TF 4A_583/2025 du 16 juin 2026
Contrat d’entreprise; exécution par substitution d’un tiers; réfection de l’ouvrage; art. 366 ss CO
Exécution par substitution d’un tiers (art. 366 al. 2 CO) – Le droit à une avance des frais de réfection par substitution d’un tiers représente une modification de la prétention initiale en exécution. Il suppose donc (1) que le maître ait un droit à la réfection de l’ouvrage au sens de l’art. 368 al. 2 CO, (2) qu’il ait un droit à l’exécution par substitution d’un tiers conformément à l’art. 366 al. 2 CO par analogie et (3) qu’il ait effectivement l’intention de faire réparer l’ouvrage par le tiers. Cette avance est une estimation des frais présumés (ou prévisibles) de réfection. Elle n’est qu’un acompte, qui est, par définition, versé sous réserve d’un règlement définitif des frais. Comme dans le cas où le maître procède à la réfection sans avance de frais, le coût de la réfection devra être examiné à la fin des travaux ; un éventuel excédent sera remboursé à l’entrepreneur. Le maître est tenu d’adresser un décompte à l’entrepreneur une fois la réparation terminée par le tiers (consid. 4.1).

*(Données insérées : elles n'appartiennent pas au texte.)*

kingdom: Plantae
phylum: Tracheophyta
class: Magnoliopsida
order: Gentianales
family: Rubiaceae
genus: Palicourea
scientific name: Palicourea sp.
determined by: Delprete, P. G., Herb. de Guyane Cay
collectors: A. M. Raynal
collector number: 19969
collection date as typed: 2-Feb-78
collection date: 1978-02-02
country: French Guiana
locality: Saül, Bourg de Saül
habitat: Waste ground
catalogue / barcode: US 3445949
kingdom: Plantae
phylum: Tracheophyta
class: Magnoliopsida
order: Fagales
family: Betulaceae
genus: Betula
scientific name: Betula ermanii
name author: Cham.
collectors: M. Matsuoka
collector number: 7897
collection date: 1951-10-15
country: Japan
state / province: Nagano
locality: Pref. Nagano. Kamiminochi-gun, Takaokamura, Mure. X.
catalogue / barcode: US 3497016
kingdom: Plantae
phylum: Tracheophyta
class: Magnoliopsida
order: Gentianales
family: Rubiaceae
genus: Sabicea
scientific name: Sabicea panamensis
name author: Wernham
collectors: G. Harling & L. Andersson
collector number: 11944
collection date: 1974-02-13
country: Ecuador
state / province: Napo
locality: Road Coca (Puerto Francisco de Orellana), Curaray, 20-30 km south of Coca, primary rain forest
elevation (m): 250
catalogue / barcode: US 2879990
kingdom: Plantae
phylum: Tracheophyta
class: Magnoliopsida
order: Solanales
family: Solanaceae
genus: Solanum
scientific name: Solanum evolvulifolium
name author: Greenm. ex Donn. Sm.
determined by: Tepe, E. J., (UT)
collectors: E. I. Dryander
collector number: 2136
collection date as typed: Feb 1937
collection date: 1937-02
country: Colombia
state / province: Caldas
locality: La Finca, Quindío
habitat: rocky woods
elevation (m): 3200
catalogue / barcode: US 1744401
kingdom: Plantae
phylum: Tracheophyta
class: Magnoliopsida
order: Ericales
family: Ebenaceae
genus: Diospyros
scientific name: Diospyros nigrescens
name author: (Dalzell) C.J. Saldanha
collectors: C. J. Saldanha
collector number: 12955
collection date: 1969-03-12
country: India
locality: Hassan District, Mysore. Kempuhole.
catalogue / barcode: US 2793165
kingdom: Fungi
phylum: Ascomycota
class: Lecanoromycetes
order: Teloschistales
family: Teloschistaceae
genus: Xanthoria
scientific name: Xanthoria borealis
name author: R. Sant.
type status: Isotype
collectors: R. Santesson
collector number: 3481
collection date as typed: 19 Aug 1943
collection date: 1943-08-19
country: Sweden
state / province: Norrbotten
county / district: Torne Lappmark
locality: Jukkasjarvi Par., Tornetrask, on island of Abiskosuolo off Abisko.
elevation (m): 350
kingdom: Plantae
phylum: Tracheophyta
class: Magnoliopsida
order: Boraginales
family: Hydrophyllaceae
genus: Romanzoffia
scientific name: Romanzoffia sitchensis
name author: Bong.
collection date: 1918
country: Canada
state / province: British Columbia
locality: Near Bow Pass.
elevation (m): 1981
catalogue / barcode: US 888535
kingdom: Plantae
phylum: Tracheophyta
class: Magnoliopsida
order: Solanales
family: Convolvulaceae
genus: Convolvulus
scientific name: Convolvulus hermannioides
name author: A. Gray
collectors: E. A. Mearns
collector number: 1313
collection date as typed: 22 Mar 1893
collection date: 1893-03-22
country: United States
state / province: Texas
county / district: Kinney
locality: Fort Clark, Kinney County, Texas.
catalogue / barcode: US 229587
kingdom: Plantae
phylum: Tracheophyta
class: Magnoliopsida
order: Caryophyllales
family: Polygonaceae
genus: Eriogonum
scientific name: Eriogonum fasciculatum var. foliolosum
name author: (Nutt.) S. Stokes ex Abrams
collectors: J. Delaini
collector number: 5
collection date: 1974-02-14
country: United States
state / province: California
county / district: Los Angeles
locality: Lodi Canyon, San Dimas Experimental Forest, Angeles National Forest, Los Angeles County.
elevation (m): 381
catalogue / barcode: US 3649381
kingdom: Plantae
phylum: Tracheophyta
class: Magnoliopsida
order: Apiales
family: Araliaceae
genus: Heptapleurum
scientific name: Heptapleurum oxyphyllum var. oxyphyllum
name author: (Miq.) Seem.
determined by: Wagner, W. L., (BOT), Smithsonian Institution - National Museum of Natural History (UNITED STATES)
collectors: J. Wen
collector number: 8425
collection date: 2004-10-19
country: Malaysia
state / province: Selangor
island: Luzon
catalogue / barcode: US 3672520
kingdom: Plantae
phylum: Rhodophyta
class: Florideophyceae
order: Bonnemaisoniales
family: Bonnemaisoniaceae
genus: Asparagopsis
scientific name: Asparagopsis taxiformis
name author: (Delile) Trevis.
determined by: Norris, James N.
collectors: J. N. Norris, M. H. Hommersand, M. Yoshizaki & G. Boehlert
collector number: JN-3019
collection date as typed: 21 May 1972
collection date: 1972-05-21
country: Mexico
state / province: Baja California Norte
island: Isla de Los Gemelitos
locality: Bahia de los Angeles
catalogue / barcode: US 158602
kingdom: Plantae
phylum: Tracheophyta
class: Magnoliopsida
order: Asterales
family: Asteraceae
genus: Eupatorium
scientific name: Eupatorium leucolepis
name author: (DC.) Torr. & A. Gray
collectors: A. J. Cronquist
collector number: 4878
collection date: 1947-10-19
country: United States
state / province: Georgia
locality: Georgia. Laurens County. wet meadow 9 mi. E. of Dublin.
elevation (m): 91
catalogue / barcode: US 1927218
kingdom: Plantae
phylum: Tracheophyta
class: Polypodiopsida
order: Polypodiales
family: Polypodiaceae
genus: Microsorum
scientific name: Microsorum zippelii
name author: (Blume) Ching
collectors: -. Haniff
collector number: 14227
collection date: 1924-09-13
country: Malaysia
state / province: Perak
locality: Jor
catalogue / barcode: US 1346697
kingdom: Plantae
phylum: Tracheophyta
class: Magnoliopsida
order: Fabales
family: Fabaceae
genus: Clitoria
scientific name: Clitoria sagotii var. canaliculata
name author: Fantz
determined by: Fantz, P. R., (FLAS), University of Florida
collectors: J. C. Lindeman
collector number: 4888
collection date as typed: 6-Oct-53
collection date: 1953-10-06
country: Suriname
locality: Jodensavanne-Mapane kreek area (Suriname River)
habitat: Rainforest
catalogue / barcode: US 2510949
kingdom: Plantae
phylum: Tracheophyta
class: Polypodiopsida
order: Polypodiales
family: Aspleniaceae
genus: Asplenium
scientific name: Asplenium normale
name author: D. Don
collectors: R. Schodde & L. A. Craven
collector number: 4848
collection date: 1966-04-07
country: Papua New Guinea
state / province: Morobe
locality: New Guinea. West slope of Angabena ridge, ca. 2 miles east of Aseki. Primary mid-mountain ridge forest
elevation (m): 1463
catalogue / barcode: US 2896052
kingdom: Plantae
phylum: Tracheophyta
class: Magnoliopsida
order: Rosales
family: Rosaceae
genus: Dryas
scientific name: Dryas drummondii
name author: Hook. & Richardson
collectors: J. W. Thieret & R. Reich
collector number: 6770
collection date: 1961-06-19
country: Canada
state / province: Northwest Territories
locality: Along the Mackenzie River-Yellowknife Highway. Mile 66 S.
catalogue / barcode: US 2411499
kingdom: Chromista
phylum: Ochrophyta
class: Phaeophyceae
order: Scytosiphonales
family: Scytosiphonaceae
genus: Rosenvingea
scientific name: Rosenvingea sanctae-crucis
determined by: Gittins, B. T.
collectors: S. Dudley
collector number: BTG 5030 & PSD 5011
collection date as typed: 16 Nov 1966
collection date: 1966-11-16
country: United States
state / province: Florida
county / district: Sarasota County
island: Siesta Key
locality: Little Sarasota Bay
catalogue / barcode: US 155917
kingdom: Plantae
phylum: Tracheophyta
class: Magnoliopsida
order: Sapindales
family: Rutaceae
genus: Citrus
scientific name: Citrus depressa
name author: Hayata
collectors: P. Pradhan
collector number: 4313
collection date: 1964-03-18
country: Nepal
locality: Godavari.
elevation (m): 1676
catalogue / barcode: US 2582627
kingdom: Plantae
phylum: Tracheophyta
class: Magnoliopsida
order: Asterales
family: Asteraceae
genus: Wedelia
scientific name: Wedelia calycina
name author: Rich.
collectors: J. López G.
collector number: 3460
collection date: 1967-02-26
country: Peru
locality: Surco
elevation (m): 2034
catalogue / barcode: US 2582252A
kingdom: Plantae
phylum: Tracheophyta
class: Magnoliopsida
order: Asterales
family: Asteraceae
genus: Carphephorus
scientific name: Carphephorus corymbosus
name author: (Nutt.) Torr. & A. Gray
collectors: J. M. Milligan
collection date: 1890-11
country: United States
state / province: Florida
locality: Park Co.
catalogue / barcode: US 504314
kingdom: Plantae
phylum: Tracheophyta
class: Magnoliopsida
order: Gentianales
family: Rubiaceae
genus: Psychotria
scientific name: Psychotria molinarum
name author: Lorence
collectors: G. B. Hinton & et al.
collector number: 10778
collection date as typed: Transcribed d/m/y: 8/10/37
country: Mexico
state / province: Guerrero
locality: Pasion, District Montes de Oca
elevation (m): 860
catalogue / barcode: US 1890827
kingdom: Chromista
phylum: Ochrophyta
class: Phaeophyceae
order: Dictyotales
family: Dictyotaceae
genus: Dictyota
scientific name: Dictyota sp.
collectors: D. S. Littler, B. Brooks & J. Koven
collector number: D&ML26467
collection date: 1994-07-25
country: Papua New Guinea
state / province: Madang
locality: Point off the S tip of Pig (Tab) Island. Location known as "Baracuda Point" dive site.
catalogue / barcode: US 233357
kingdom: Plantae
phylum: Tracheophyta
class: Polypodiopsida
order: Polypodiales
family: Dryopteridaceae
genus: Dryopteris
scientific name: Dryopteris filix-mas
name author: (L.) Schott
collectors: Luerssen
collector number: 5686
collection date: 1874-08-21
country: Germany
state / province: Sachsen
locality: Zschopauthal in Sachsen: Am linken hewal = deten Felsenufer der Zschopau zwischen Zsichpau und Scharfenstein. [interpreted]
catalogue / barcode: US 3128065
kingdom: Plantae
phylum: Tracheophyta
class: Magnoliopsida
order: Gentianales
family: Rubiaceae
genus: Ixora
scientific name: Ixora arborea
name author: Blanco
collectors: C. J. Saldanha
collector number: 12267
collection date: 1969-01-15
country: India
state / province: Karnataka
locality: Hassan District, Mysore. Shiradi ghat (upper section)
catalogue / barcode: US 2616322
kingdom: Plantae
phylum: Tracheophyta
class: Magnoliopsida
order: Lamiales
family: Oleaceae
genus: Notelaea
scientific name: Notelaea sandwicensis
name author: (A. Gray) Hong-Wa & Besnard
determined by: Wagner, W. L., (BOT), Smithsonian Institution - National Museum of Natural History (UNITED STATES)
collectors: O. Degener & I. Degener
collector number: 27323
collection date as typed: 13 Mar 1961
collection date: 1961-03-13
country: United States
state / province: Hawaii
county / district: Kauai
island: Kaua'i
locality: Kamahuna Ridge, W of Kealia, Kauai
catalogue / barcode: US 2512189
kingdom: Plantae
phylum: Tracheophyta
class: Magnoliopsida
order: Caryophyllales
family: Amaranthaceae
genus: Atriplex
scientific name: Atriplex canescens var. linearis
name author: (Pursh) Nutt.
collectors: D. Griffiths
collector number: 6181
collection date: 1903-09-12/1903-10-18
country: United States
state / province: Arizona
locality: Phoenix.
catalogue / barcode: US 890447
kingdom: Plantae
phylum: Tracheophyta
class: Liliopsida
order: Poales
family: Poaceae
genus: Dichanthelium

Réfection de l’ouvrage – Rappel des principes (consid. 4.2). En l’espèce, le mur qui avait été livré aux maîtres d’ouvrage présentait un défaut. Pour y remédier, l’expertise judiciaire préconisait deux solutions : soit un traitement cosmétique par une entreprise spécialisée, soit la couverture des murs par un crépi. Dans ce contexte, il était correct d’interpréter la volonté des parties afin de déterminer quels travaux de réfection devaient en l’occurrence être entrepris pour rendre l’ouvrage conforme à ce qui avait été convenu. En l’occurrence, les parties avaient convenu d’un certain niveau de qualité pour le mur en question et que celui-ci devait répondre à certaines exigences, au niveau de l’esthétisme et de l’étanchéité. Par conséquent, il n’est pas critiquable de retenir que seul un traitement cosmétique, même plus onéreux, était susceptible de corriger le défaut (consid. 4.3).
NB : L’affaire traitée dans cet arrêt est la même que celle de l’arrêt du TF 4A_207/2024 du 5 février 2025, résumé dans immodroit.ch, dans lequel d’autres griefs sont traités.